***** TEXTE *****
L'Américain Harry Levinson, psychologue bien connu,
a remarqué que les surdoués déçus
dans leurs ambitions « deviennent de plus en plus irritables
et traitent leurs conjoint, enfants et collègues de
façon abusive. Certains souffrent de dépression
chronique et d'autres meurent jeunes, victimes de crises cardiaques ».
« Ceux qui aspirent à un idéal trop élevé
ne peuvent jamais l'atteindre et s'en veulent de leur échec,
écrit Levinson. Ils ont besoin qu'on les aide à
percevoir la valeur de leurs nombreuses réalisations.
Sans aucun doute, il faut se tourner vers l'avenir et chercher
à atteindre de nouveaux idéaux, mais il est
encore plus important de vivre dans le présent et d'apprécier
ce qui est nôtre. »
*****
[CONSIGNE] Recopiez intégralement, sans rien y changer, le texte sur les surdoués déçus selon Harry Levinson. Les lignes qui viennent ensuite proviennent d'une autre source.
***** DONNÉES DISPONIBLES *****
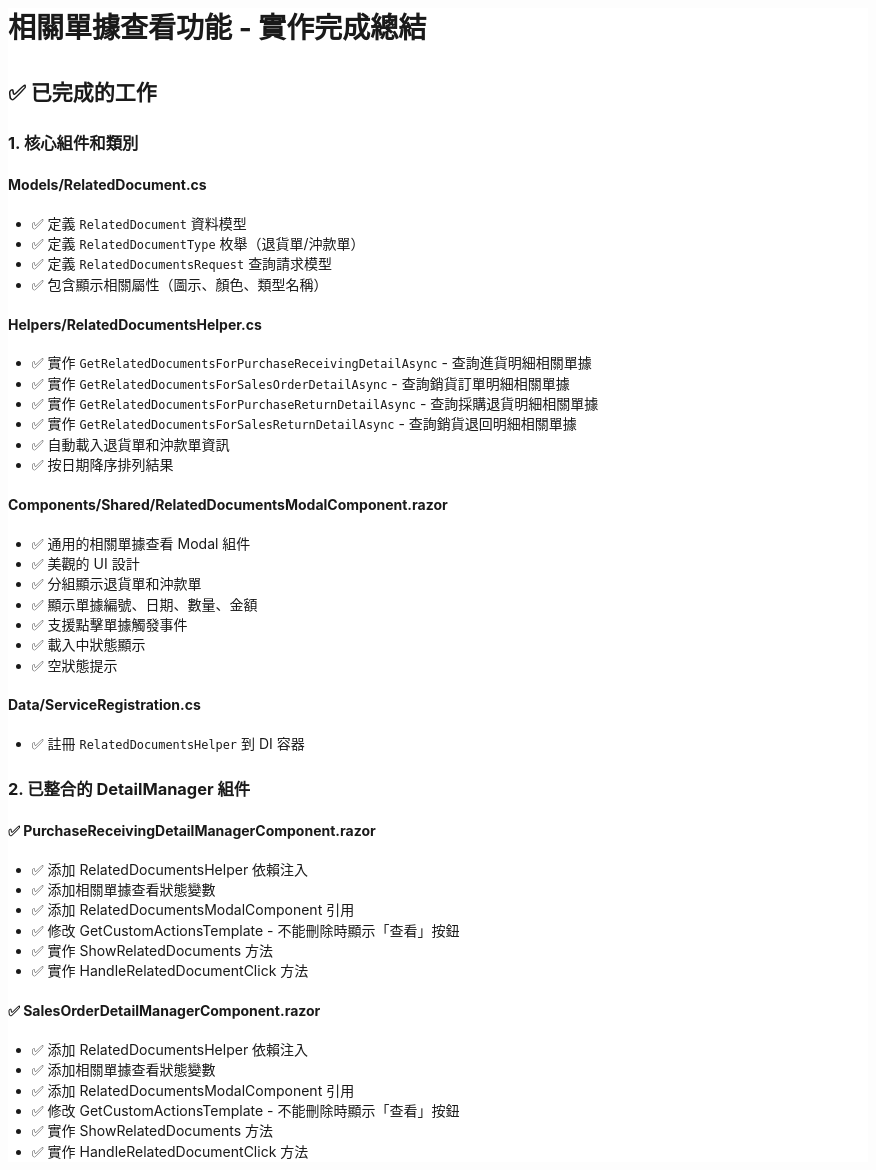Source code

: # 相關單據查看功能 - 實作完成總結

## ✅ 已完成的工作

### 1. 核心組件和類別

#### Models/RelatedDocument.cs
- ✅ 定義 `RelatedDocument` 資料模型
- ✅ 定義 `RelatedDocumentType` 枚舉（退貨單/沖款單）
- ✅ 定義 `RelatedDocumentsRequest` 查詢請求模型
- ✅ 包含顯示相關屬性（圖示、顏色、類型名稱）

#### Helpers/RelatedDocumentsHelper.cs
- ✅ 實作 `GetRelatedDocumentsForPurchaseReceivingDetailAsync` - 查詢進貨明細相關單據
- ✅ 實作 `GetRelatedDocumentsForSalesOrderDetailAsync` - 查詢銷貨訂單明細相關單據
- ✅ 實作 `GetRelatedDocumentsForPurchaseReturnDetailAsync` - 查詢採購退貨明細相關單據
- ✅ 實作 `GetRelatedDocumentsForSalesReturnDetailAsync` - 查詢銷貨退回明細相關單據
- ✅ 自動載入退貨單和沖款單資訊
- ✅ 按日期降序排列結果

#### Components/Shared/RelatedDocumentsModalComponent.razor
- ✅ 通用的相關單據查看 Modal 組件
- ✅ 美觀的 UI 設計
- ✅ 分組顯示退貨單和沖款單
- ✅ 顯示單據編號、日期、數量、金額
- ✅ 支援點擊單據觸發事件
- ✅ 載入中狀態顯示
- ✅ 空狀態提示

#### Data/ServiceRegistration.cs
- ✅ 註冊 `RelatedDocumentsHelper` 到 DI 容器

### 2. 已整合的 DetailManager 組件

#### ✅ PurchaseReceivingDetailManagerComponent.razor
- ✅ 添加 RelatedDocumentsHelper 依賴注入
- ✅ 添加相關單據查看狀態變數
- ✅ 添加 RelatedDocumentsModalComponent 引用
- ✅ 修改 GetCustomActionsTemplate - 不能刪除時顯示「查看」按鈕
- ✅ 實作 ShowRelatedDocuments 方法
- ✅ 實作 HandleRelatedDocumentClick 方法

#### ✅ SalesOrderDetailManagerComponent.razor
- ✅ 添加 RelatedDocumentsHelper 依賴注入
- ✅ 添加相關單據查看狀態變數
- ✅ 添加 RelatedDocumentsModalComponent 引用
- ✅ 修改 GetCustomActionsTemplate - 不能刪除時顯示「查看」按鈕
- ✅ 實作 ShowRelatedDocuments 方法
- ✅ 實作 HandleRelatedDocumentClick 方法
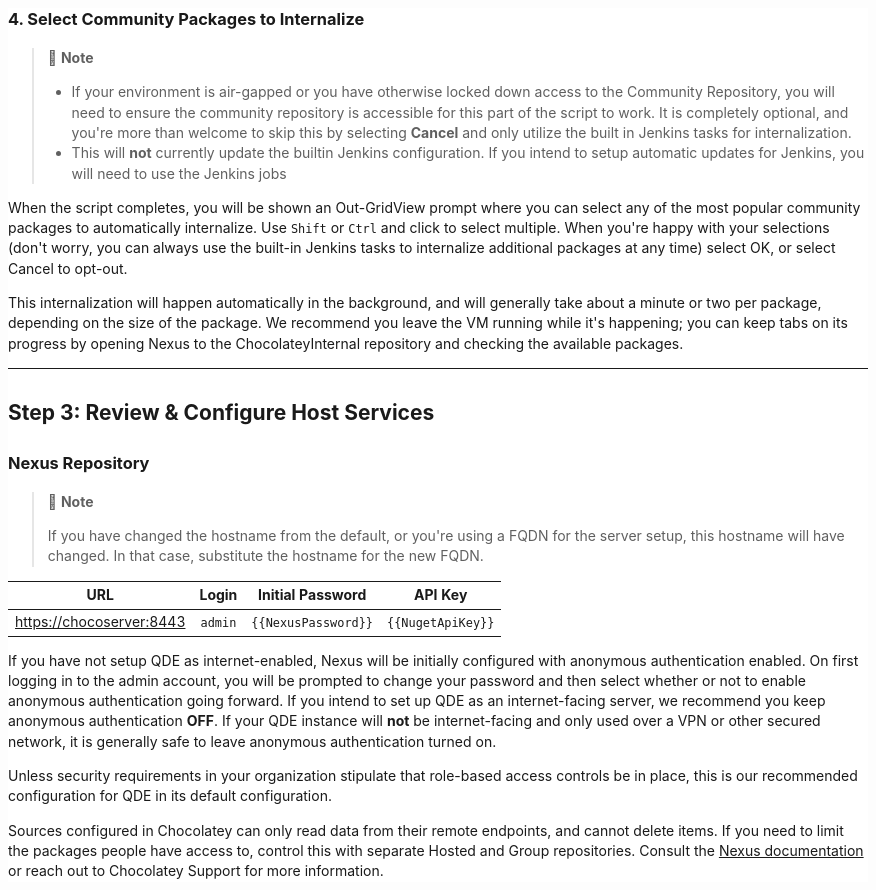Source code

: 
### 4. Select Community Packages to Internalize

> :memo: **Note**
>
> - If your environment is air-gapped or you have otherwise locked down access to the Community Repository, you will need to ensure the community repository is accessible for this part of the script to work.
>   It is completely optional, and you're more than welcome to skip this by selecting **Cancel** and only utilize the built in Jenkins tasks for internalization.
> - This will **not** currently update the builtin Jenkins configuration.
>   If you intend to setup automatic updates for Jenkins, you will need to use the Jenkins jobs

When the script completes, you will be shown an Out-GridView prompt where you can select any of the most popular community packages to automatically internalize.
Use `Shift` or `Ctrl` and click to select multiple.
When you're happy with your selections (don't worry, you can always use the built-in Jenkins tasks to internalize additional packages at any time) select OK, or select Cancel to opt-out.

This internalization will happen automatically in the background, and will generally take about a minute or two per package, depending on the size of the package.
We recommend you leave the VM running while it's happening; you can keep tabs on its progress by opening Nexus to the ChocolateyInternal repository and checking the available packages.

---

## Step 3: Review & Configure Host Services

### Nexus Repository

> :memo: **Note**
>
> If you have changed the hostname from the default, or you're using a FQDN for the server setup, this hostname will have changed.
> In that case, substitute the hostname for the new FQDN.

|            URL             |  Login  |  Initial Password   |      API Key      |
| :------------------------: | :-----: | :-----------------: | :---------------: |
| <https://chocoserver:8443> | `admin` | `{{NexusPassword}}` | `{{NugetApiKey}}` |

If you have not setup QDE as internet-enabled, Nexus will be initially configured with anonymous authentication enabled.
On first logging in to the admin account, you will be prompted to change your password and then select whether or not to enable anonymous authentication going forward.
If you intend to set up QDE as an internet-facing server, we recommend you keep anonymous authentication **OFF**.
If your QDE instance will **not** be internet-facing and only used over a VPN or other secured network, it is generally safe to leave anonymous authentication turned on.

Unless security requirements in your organization stipulate that role-based access controls be in place, this is our recommended configuration for QDE in its default configuration.

Sources configured in Chocolatey can only read data from their remote endpoints, and cannot delete items.
If you need to limit the packages people have access to, control this with separate Hosted and Group repositories.
Consult the [Nexus documentation](https://help.sonatype.com/repomanager3) or reach out to Chocolatey Support for more information.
*****
[RÉPONSE]
L'Américain Harry Levinson, psychologue bien connu,
a remarqué que les surdoués déçus
dans leurs ambitions « deviennent de plus en plus irritables
et traitent leurs conjoint, enfants et collègues de
façon abusive. Certains souffrent de dépression
chronique et d'autres meurent jeunes, victimes de crises cardiaques ».
« Ceux qui aspirent à un idéal trop élevé
ne peuvent jamais l'atteindre et s'en veulent de leur échec,
écrit Levinson. Ils ont besoin qu'on les aide à
percevoir la valeur de leurs nombreuses réalisations.
Sans aucun doute, il faut se tourner vers l'avenir et chercher
à atteindre de nouveaux idéaux, mais il est
encore plus important de vivre dans le présent et d'apprécier
ce qui est nôtre. »